Im Januar 2020 war der Ausblick für alle Beteiligten so rosig wie selten zuvor. Ein jahrelanger Aufschwung mit beeindruckenden Wachstumszahlen in den wichtigsten Wirtschaftsregionen schien zu diesem Zeitpunkt durch nichts gefährdet, hinzu kam die Verfügbarkeit von Fremdkapital zu unglaublich attraktiven Bedingungen und eine ebenfalls beeindruckende Börsenrally. Schlagartig änderte sich dies im März, und wenn man Investmentbanker, M&A-Berater oder Fusionsanwälte im zweiten Quartal in ihrem Homeoffice kontaktierte, wussten die meisten nicht, was sie mit ihrer ungewohnten „Freizeit“ anfangen sollten, die Perspektive schien rabenschwarz. Doch dies hat sich innerhalb kürzester Zeit wieder gedreht. Nach den unterschiedlichen Berechnungen ist das Gesamtdealvolumen entweder leicht gesunken, leicht gestiegen, doch auf jeden Fall gab es keinen Einbruch wie etwa 2001 nach dem Platzen der dotcom-Blase oder 2008 ff. in der Finanzkrise.

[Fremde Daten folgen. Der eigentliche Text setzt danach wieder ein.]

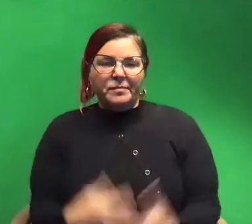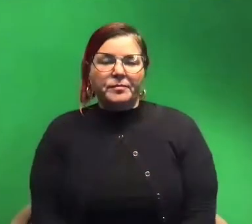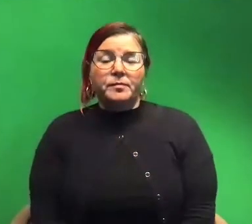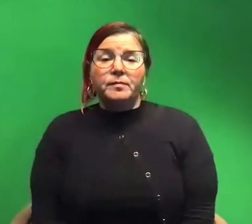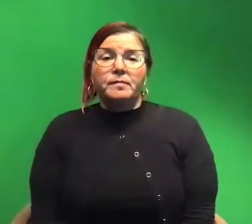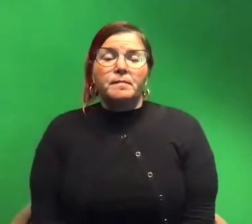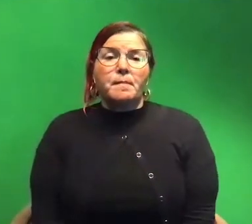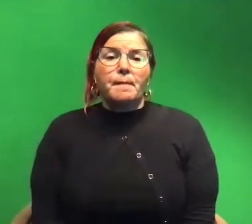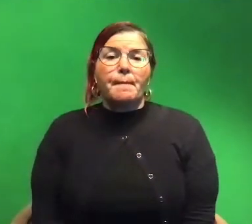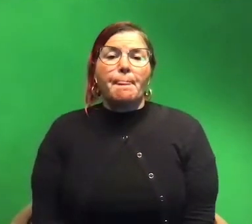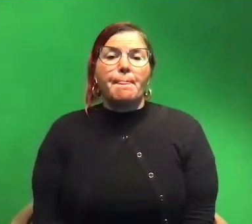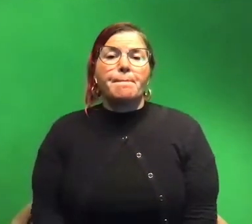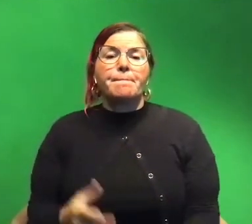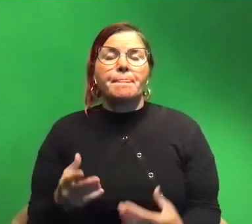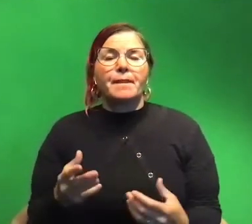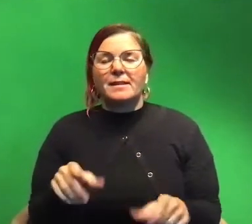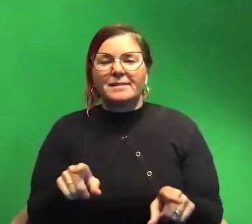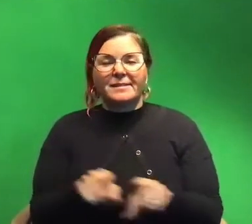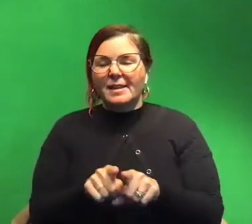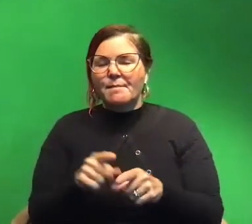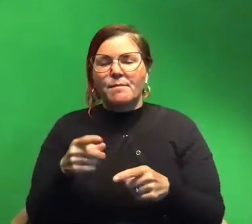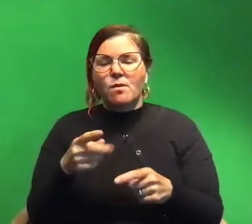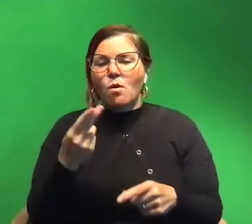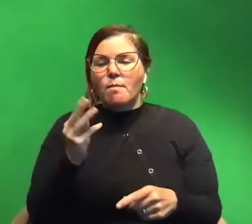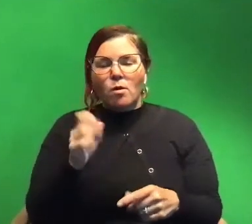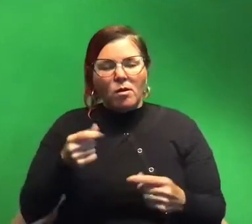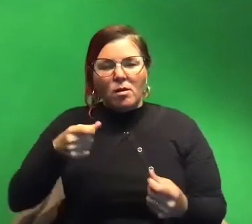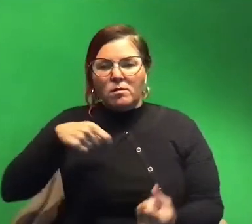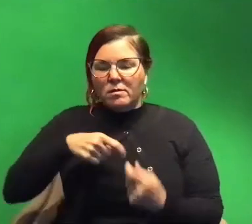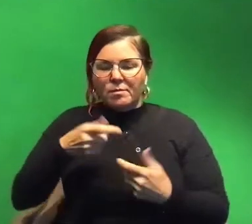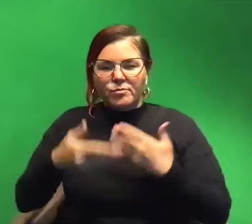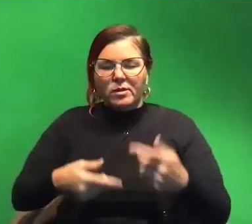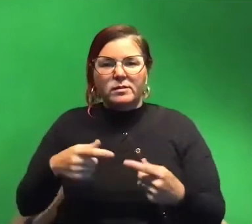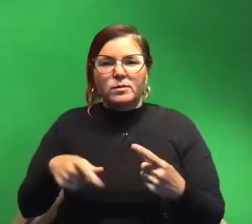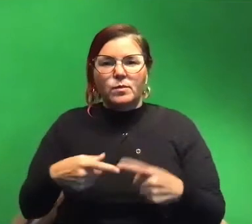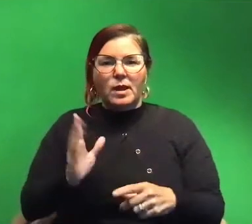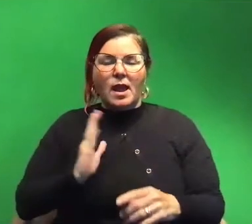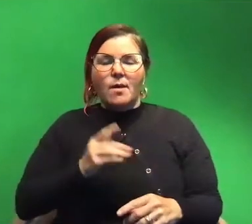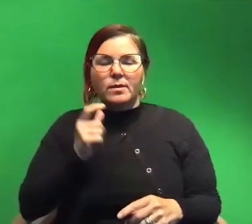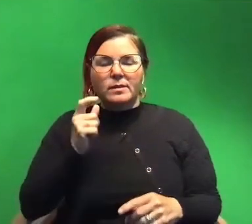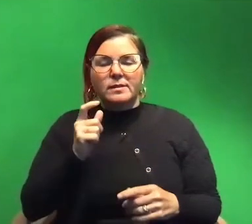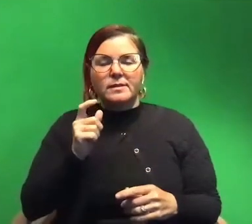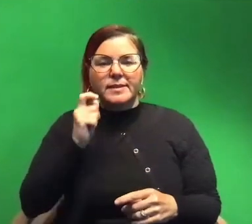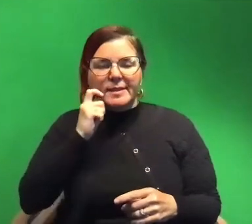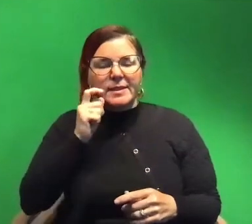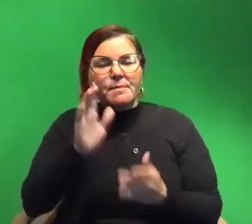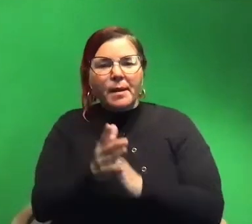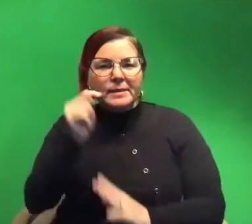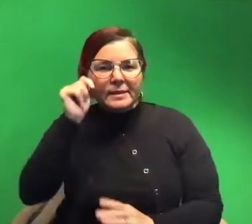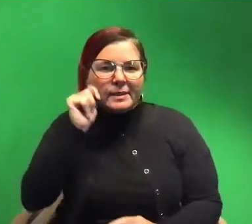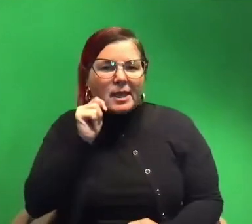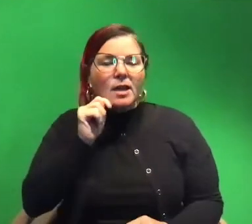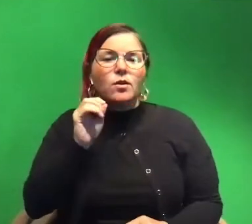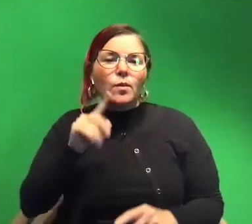that's gonna be made through like the same kind of hormonal pathway that happens when our skin tans or how we get different uh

Doch wie sieht nun der Ausblick Anfang 2021 aus? Zunächst einmal sind die Skipisten weitgehend verwaist, Lockdown in allen wichtigen M&A-Standorten, von den USA über das UK bis Europa, die einzige Ausnahme ist derzeit noch China und Südostasien. Nichtsdestotrotz haben sich die Rahmenbedingungen, die zu dem beeindruckenden Aufschwung im zweiten Halbjahr 2020 geführt haben, nicht vollständig geändert. Weiterhin ist unglaublich viel Liquidität im Markt wegen der Aktivitäten der Zentralbanken vorhanden. Hinzu kommt, dass es bis jetzt (noch) keine Bankenkrise wie etwa 2008 und nachfolgend gibt. Zwar steigen die Zahlen notleidender Kredite (Non-Performing Loans) in den Bankbilanzen, doch derzeit ist bei Corporate Loans aufgrund der Gießkannenbeihilfen sowie der Corona-Gesetzgebung noch nicht eine Insolvenzwelle in Gang gekommen. Insbesondere Finanzinvestoren verfügen derzeit über erhebliche Mittel, da zunehmend institutionelle Investoren diese Assetklassen auswählen (müssen) angesichts des langjährigen Nullzinsumfeldes.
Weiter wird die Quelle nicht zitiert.